What needs to be done: Output only this range of the data below: the line that contains "index tip: (366, 106)" through the final line, both ends included, each retyped exactly.

━━ Source information

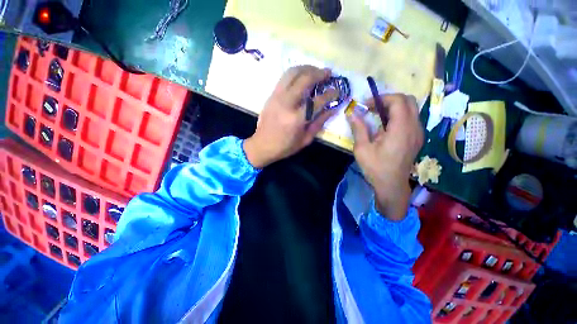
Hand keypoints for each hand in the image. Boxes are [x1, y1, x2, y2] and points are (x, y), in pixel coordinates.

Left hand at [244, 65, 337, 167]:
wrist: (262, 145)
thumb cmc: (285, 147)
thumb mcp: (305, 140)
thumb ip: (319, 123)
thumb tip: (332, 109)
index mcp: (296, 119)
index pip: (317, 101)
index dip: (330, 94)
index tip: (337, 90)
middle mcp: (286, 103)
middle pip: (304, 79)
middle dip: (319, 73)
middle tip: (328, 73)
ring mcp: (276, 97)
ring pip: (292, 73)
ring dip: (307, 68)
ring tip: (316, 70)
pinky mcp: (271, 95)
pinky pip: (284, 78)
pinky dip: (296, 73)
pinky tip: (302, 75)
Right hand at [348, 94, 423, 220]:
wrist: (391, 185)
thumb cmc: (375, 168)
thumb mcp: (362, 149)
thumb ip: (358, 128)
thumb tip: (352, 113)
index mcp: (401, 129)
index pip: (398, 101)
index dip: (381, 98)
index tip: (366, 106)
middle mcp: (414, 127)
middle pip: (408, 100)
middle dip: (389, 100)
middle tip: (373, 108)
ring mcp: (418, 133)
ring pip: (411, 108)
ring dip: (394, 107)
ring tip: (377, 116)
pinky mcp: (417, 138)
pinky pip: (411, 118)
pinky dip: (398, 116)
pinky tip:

━━━━

Response:
index tip: (366, 106)
middle mcp: (414, 127)
middle pip: (408, 100)
middle dip: (389, 100)
middle tip: (373, 108)
ring mcp: (418, 133)
ring pip: (411, 108)
ring dip: (394, 107)
ring tip: (377, 116)
pinky mcp: (417, 138)
pinky pip: (411, 118)
pinky dip: (398, 116)
pinky tip:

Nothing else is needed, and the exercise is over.